··· SOURCE DATA
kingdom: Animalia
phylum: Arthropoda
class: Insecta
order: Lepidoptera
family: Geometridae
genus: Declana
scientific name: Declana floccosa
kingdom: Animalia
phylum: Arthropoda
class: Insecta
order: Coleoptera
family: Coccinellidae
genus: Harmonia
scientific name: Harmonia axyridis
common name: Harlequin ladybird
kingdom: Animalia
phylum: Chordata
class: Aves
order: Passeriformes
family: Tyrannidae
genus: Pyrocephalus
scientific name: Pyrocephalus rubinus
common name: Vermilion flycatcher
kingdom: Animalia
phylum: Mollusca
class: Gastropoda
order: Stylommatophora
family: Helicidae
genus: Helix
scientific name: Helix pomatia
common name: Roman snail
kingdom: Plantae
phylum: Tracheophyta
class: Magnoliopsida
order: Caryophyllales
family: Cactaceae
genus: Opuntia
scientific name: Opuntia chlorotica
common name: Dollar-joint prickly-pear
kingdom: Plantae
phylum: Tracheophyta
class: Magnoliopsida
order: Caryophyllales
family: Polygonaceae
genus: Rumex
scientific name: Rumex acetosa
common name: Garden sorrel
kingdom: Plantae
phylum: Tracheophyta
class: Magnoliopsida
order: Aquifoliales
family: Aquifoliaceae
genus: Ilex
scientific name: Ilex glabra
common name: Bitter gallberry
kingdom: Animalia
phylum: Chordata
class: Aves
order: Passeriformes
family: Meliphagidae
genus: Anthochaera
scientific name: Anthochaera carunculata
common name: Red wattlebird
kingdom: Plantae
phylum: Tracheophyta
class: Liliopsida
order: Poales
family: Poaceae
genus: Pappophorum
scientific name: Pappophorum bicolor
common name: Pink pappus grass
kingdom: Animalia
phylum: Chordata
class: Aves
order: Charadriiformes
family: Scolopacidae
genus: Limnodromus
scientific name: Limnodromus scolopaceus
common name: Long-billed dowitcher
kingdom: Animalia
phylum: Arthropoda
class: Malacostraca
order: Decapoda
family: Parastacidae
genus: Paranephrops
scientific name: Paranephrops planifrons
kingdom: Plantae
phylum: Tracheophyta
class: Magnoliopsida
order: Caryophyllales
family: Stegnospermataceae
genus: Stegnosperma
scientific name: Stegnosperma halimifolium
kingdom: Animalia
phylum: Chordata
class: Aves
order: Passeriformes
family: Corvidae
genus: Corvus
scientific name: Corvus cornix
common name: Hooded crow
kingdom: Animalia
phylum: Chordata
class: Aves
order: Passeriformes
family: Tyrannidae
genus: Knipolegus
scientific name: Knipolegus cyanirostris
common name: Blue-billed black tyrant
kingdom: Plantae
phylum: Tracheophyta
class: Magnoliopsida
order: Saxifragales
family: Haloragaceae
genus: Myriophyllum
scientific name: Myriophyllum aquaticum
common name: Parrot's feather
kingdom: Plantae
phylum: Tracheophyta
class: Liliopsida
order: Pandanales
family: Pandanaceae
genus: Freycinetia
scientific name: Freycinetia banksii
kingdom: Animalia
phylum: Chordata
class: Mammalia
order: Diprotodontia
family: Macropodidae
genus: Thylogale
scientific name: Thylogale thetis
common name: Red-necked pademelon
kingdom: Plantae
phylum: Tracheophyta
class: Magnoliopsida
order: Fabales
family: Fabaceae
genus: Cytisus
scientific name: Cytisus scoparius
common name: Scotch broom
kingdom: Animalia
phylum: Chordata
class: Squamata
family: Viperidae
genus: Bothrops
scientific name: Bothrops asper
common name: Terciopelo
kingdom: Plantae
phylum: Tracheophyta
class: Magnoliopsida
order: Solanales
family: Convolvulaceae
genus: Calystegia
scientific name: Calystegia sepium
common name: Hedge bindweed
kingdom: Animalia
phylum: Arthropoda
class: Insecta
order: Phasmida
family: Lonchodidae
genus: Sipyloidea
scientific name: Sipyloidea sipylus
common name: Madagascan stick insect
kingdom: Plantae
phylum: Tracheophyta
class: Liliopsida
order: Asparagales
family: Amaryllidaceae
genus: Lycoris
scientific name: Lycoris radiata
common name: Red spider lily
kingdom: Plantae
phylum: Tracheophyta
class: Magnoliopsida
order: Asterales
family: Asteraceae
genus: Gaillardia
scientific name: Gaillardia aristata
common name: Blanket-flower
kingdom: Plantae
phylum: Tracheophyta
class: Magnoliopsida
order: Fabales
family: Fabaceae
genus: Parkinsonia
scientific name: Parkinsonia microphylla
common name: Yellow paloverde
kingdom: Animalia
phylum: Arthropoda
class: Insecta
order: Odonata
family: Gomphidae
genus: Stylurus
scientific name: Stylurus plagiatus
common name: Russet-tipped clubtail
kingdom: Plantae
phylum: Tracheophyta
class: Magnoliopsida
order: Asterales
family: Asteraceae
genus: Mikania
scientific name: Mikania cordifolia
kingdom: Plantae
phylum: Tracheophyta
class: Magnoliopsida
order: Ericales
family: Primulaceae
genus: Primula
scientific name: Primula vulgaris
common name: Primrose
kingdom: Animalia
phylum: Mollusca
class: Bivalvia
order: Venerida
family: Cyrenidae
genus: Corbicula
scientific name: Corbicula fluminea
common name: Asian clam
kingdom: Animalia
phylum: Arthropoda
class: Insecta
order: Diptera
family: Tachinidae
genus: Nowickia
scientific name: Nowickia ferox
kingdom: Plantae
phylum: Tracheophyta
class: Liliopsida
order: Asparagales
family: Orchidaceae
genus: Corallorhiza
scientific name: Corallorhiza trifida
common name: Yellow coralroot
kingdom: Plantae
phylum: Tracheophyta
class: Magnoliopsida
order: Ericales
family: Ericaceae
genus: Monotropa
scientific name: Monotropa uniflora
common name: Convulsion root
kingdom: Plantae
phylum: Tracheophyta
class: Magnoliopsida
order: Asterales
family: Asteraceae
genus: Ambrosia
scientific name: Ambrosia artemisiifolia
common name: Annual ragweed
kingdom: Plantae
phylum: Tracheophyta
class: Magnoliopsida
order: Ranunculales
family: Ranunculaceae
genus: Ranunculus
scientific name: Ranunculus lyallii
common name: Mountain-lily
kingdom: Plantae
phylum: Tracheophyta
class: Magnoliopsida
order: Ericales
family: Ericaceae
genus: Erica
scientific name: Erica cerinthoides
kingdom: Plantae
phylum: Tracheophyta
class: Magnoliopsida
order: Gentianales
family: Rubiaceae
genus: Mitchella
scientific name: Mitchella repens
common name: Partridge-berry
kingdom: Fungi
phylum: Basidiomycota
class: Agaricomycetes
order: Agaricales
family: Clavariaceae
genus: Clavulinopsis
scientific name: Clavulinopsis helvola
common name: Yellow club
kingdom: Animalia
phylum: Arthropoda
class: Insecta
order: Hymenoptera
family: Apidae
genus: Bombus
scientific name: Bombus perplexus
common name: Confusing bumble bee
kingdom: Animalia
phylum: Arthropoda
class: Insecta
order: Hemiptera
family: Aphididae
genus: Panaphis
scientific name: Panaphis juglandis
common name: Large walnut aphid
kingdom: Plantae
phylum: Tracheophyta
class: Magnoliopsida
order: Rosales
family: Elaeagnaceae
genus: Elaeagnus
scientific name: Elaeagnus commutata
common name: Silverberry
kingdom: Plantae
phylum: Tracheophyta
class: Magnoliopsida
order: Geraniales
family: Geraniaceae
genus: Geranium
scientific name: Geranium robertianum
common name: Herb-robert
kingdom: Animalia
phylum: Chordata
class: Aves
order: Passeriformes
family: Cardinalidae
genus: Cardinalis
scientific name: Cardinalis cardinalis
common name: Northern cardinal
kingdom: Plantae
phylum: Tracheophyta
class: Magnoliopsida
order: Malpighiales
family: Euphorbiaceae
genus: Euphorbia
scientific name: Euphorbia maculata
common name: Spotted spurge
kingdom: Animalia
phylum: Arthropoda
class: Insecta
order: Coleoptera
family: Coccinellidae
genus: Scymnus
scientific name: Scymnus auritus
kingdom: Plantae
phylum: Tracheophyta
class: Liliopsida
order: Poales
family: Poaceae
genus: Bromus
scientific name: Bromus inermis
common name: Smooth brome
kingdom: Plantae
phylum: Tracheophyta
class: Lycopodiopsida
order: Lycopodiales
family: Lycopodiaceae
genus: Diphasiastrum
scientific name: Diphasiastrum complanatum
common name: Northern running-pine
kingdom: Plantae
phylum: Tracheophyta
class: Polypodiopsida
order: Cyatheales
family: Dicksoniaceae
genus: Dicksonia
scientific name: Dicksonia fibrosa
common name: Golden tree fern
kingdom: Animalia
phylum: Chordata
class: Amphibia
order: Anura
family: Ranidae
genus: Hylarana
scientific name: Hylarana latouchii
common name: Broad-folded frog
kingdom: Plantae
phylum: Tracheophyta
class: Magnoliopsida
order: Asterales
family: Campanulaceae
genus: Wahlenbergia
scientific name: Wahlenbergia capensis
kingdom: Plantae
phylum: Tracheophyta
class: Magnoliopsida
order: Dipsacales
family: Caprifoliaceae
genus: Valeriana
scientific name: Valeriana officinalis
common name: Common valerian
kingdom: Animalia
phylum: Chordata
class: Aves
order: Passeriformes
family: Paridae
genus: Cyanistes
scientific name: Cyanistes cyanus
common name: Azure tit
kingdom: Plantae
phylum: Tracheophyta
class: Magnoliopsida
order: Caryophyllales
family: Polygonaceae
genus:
······
(EXERCISE DIRECTIONS) Render the lines from the start of the listing above through the line containing "common name: Harlequin ladybird" as a JSON list of strings, one string per line, with blank lines omitted.

(ANSWER TO THIS PROBLEM)
[
  "kingdom: Animalia",
  "phylum: Arthropoda",
  "class: Insecta",
  "order: Lepidoptera",
  "family: Geometridae",
  "genus: Declana",
  "scientific name: Declana floccosa",
  "kingdom: Animalia",
  "phylum: Arthropoda",
  "class: Insecta",
  "order: Coleoptera",
  "family: Coccinellidae",
  "genus: Harmonia",
  "scientific name: Harmonia axyridis",
  "common name: Harlequin ladybird"
]